To get the new flavors on the Michael Mina menu just right, Lior Lev Sercarz of New York’s La Boîte created proprietary spice blends for Michael Mina. Those include za’atar with sesame, sumac thyme and oregano and ras el hanout with cinnamon, cumin, rose buds, cubeb, allspice, clove, and thyme.
Josh Gaulin revamped the restaurant’s pastry and bread program to emphasize breads like baladi, an Egyptian flatbread. And on the beverage front, Michael Mina’s right hand wine director Rajat Parr and the restaurant’s sommelier Jeremy Shanker refocused the wine list on Mediterranean and Middle Eastern food to accompany the new dishes. Lead bartender Megan Abraham, for her part, created new, spice-driven cocktails. And the new direction doesn’t mean forgoing caviar service — instead, Mina’s Russian and Californian caviar will come accompanied by labneh yogurt and other accoutrements like hibiscus and sumac onions.

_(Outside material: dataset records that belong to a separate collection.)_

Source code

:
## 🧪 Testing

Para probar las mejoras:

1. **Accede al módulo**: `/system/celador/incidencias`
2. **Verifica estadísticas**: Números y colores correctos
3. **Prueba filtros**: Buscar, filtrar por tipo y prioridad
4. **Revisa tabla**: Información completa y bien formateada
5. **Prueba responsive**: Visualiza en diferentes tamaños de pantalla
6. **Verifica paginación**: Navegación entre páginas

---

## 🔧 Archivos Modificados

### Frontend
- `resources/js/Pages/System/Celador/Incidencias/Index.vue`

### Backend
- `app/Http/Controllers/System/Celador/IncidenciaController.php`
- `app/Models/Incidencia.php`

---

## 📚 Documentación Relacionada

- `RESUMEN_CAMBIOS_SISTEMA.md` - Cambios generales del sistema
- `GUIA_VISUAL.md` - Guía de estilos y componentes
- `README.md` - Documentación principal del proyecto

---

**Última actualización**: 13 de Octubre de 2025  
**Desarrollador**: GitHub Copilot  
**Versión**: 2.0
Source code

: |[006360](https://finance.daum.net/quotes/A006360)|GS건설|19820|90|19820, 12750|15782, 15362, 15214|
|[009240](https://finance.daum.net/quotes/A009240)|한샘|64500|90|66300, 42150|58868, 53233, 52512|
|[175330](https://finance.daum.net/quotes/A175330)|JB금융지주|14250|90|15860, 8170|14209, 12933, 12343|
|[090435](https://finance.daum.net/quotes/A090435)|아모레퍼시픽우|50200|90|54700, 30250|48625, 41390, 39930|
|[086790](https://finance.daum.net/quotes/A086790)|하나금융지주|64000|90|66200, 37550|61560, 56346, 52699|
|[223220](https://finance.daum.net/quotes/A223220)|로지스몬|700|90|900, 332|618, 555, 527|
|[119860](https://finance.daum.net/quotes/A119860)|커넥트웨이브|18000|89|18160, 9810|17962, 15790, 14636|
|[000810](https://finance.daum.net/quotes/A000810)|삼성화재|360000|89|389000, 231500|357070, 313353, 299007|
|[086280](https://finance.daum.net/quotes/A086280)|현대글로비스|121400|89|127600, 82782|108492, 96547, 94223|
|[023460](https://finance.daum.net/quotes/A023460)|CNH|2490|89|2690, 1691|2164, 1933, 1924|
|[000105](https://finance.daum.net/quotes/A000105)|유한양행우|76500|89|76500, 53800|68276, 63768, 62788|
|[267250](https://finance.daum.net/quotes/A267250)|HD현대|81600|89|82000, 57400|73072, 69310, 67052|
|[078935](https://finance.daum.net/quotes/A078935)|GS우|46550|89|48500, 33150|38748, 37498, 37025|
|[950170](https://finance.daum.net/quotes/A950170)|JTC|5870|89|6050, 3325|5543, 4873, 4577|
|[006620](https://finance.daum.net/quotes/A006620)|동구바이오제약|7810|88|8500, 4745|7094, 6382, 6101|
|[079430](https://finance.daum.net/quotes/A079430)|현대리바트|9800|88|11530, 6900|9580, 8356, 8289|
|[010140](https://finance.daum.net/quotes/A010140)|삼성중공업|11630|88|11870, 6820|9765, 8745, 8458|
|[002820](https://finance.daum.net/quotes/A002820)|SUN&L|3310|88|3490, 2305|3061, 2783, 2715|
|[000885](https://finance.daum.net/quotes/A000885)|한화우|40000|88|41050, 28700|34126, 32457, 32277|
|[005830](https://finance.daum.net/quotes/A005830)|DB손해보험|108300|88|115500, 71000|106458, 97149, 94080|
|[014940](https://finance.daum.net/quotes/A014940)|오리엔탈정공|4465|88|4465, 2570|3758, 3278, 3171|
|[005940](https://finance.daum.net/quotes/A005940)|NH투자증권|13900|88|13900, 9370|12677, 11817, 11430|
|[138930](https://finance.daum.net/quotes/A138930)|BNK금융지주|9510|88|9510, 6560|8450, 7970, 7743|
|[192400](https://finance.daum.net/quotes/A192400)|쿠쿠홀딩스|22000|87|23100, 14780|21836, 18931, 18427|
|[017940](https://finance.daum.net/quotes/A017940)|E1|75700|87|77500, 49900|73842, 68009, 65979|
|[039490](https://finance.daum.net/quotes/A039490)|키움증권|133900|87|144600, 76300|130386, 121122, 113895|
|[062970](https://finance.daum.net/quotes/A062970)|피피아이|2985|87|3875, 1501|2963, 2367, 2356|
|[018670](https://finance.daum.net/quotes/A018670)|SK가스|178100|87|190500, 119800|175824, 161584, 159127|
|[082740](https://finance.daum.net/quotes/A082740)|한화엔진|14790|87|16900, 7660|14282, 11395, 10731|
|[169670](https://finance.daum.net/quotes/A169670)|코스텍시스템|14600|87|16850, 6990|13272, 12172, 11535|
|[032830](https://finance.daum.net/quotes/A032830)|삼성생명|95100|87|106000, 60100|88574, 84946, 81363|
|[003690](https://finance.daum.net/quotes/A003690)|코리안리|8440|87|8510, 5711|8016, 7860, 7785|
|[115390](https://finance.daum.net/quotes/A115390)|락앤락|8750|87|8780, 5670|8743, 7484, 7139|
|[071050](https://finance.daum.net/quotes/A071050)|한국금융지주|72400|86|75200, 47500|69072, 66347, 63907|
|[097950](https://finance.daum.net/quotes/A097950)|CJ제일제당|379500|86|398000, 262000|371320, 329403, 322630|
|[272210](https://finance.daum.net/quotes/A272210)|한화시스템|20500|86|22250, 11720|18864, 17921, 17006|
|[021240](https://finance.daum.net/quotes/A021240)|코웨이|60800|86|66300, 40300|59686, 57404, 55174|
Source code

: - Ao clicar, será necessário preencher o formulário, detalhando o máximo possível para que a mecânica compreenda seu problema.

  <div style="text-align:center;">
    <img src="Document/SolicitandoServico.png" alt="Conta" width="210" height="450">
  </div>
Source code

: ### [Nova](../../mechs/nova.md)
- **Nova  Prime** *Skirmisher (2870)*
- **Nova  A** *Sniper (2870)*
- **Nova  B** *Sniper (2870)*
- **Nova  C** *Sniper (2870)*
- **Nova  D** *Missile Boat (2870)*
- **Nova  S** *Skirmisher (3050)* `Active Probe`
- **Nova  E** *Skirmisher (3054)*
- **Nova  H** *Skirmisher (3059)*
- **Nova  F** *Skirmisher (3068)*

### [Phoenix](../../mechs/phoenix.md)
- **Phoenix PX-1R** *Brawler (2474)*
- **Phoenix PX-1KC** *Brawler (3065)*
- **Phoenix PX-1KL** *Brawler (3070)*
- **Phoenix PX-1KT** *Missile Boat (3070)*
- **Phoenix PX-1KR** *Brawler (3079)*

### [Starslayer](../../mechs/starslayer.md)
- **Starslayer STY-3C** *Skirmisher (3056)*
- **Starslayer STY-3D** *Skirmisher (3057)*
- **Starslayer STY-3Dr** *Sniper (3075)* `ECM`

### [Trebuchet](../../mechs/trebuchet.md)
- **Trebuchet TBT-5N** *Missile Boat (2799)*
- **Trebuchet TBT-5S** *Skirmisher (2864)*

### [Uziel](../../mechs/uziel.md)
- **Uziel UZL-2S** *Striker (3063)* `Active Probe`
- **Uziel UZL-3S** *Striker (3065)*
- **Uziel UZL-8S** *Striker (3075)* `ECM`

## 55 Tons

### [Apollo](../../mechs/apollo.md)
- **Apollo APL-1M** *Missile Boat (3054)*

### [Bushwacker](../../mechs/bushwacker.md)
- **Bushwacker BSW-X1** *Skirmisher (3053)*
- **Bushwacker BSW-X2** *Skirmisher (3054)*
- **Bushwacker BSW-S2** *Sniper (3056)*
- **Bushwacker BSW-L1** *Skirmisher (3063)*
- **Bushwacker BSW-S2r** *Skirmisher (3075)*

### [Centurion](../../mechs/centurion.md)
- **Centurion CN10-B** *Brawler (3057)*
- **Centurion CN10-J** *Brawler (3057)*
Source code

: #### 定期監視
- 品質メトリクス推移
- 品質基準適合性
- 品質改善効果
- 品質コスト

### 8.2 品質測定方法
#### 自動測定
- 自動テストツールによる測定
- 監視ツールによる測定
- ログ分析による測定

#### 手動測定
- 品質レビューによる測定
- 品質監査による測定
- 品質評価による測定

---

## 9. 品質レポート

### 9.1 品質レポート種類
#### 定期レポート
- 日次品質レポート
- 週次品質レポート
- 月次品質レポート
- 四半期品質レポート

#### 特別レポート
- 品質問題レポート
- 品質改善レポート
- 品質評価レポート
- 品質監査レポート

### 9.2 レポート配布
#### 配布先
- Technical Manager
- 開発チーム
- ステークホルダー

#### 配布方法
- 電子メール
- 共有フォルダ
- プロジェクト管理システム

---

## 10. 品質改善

252 California is where Mina says he “grew up” as a chef. It’s where the restaurateur, now behind more than 30 brasseries and steakhouses from California to Dubai, helped open the historic Aqua under chef George Morrone before taking the place on as his own. And now, it’s the team in place there that makes the new incarnation possible, Mina says.
“Even though there are some people doing really interesting things with Middle Eastern food out here, by doing it in this room, and with these people, it allows me to do it at a really high level,” says Mina. “We can open from day one with something I’m extremely proud of.”
“I’ve always loved everything we’ve done,” he adds, “but this is something that’s obviously very special to me. I’ve never been more excited.”